Вскоре после его возвращения из Италии он стал профессором английского языка и литературы в Университетском колледже в Лондоне. Он занимал это место, которое не во всех отношениях подходило ему, до 1852 года. После ухода с него он рассмотрел различные проекты и в конце концов решил приехать в Америку с намерением поселиться здесь, если обстоятельства окажутся благоприятными. В ноябре 1852 года он прибыл в Бостон. Он сразу же обосновался в Кембридже, предлагая давать инструкции молодым людям, готовящимся к колледжу, или брать на более продвинутые занятия тех, кто закончил курс колледжа. Он быстро завоевал дружбу тех, чья дружба была наиболее ценной в Бостоне и его окрестностях. Его глубокая ученость, результат лучшего английского образования, и его внутренние качества заставляли его общество искать и ценить самых культурных и вдумчивых людей. Он не имел никакой островной узости и никаких наследственных предрассудков, которые слишком часто мешают способности английских путешественников или жителей среди нас сочувствовать и справедливо понимать привычки жизни и мысли, столь отличные от тех, к которым они привыкли. Его либеральные настроения и его независимость мысли гармонировали с новыми социальными условиями, в которых он оказался, и с существенным духом американской жизни. Интеллектуальная свобода и оживление этой страны были созвучны его характеру. С самого начала он принимал большое участие в интересах своих новых друзей.

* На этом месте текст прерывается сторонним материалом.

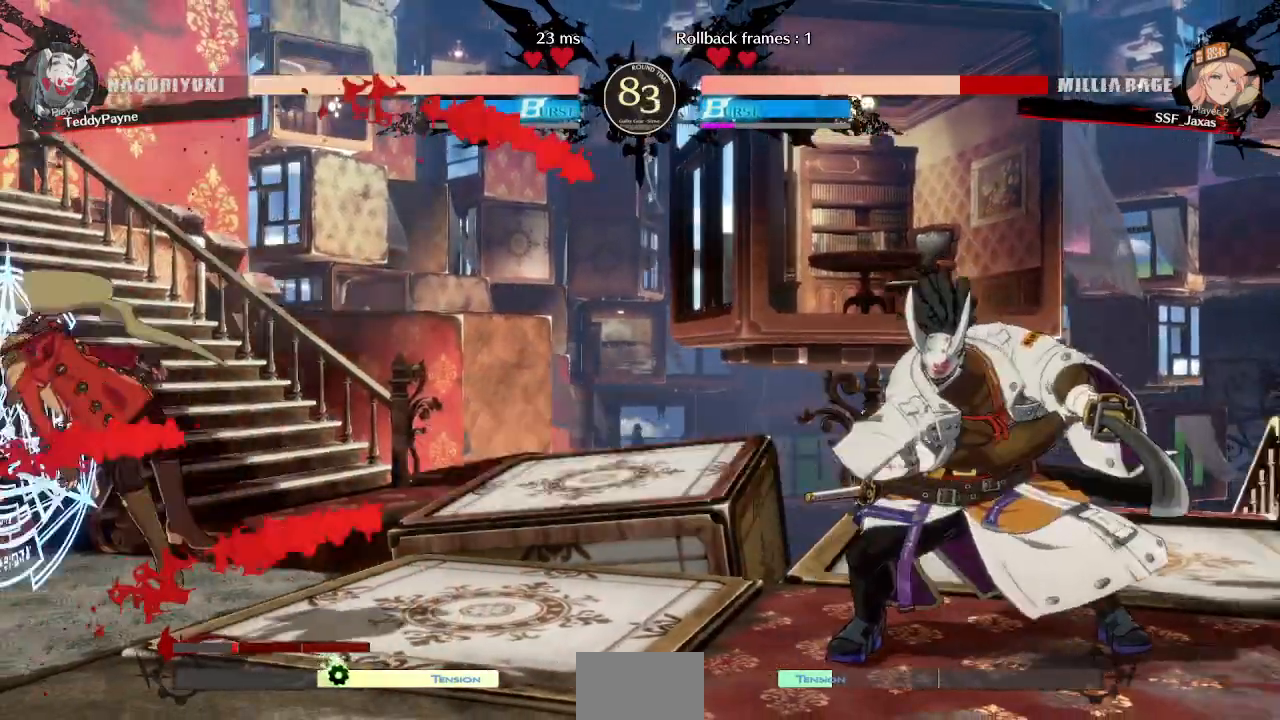
{"dt_ms": 500, "buttons": ["DPAD_LEFT"], "events": [[83, "TRIANGLE", "up"], [100, "SQUARE", "up"]]}
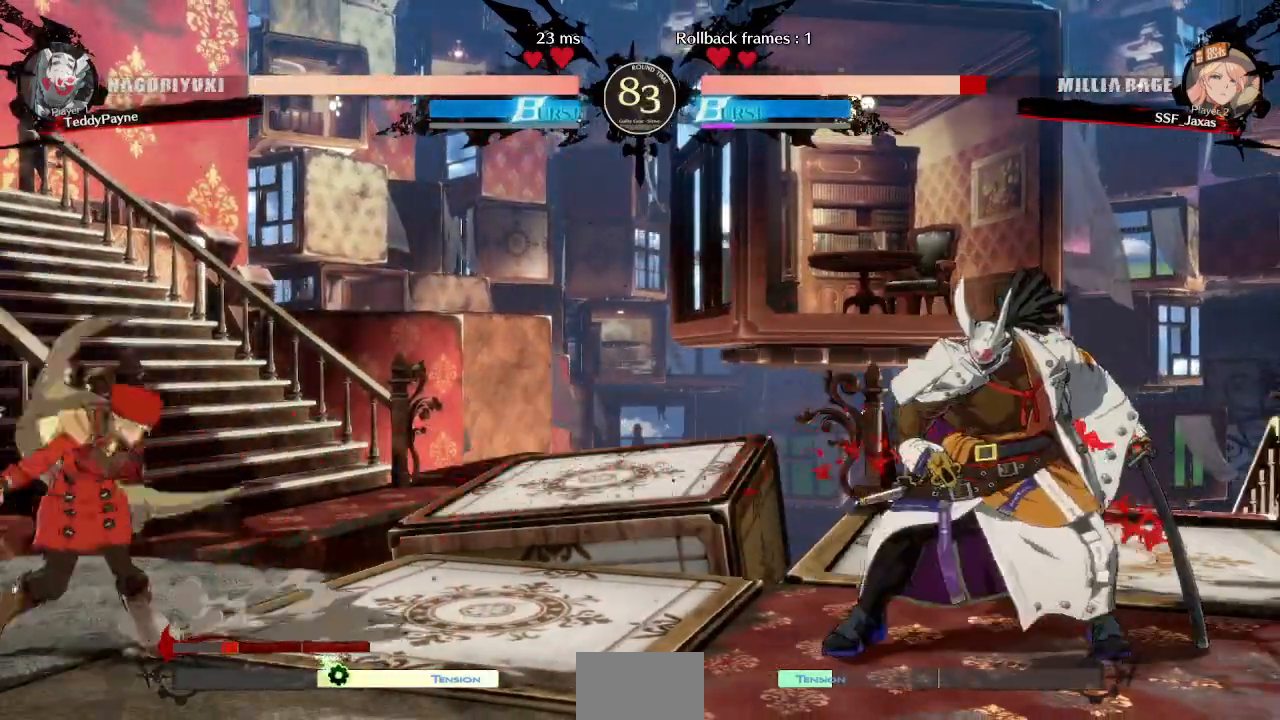
{"dt_ms": 1000, "buttons": ["TRIANGLE", "DPAD_DOWN", "DPAD_RIGHT"]}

Он написал несколько замечательных статей для страниц «North American Review» и «Putnam's Magazine» и предпринял работу, которая должна была занять его скудный досуг в течение нескольких лет, — пересмотр так называемого перевода «Жизнеописаний» Плутарха, сделанного Драйденом. Хотя работа была предпринята просто как пересмотр, она оказалась включающей не меньше труда, чем полный новый перевод, и она была выполнена так, что отныне она должна оставаться стандартной версией этого самого популярного из древних авторов.

Но все, что делало присутствие такого человека большим приобретением для его новых друзей, делало его отсутствие ощутимым для его старых друзей как большую потерю. В июле 1853 года он получил известие, что для него было получено место их усилиями в Департаменте образования Тайного совета, и его так настоятельно призывали вернуться в Англию, что, хотя он не желал отказываться от перспективы окончательного поселения в Америке, он почувствовал, что лучше всего вернуться домой на время. Через несколько месяцев после возвращения он женился на внучке покойного мистера Уильяма Смита, члена парламента от Норвича. Он обосновался в доме в Лондоне и погрузился в тяжелую рутинную работу своего офиса. В частном письме, написанном вскоре после его возвращения, он сказал: — «Что касается меня самого, о ком вы спрашиваете, то мне нечего рассказать. Я живу довольно довольный, но чувствую себя довольно нежелающим быть «пере-англизированным» после того, как однажды достиг этого высшего трансатлантического развития. Однако, il faut s'y soumettre, я полагаю, — хотя я боюсь, что я сел на тонущий корабль. Я надеюсь на Небо, вы избавитесь от рабства, и тогда я не боялся бы, что вы действительно «пойдете вперед» в долгосрочной перспективе. Что касается нас и нашего закоренелого феодализма, это не обнадеживает».

В другом письме примерно в это время он писал: — «Мне нравится Америка тем больше для сравнения с Англией по моему возвращению. Конечно, я думаю, вы более правы, чем я был готов признать, относительно положения бедных классов здесь. Таково мое первое повторное впечатление. Однако оно скоро пройдет, я смею сказать; так что вы должны извлечь максимум из моих признаний».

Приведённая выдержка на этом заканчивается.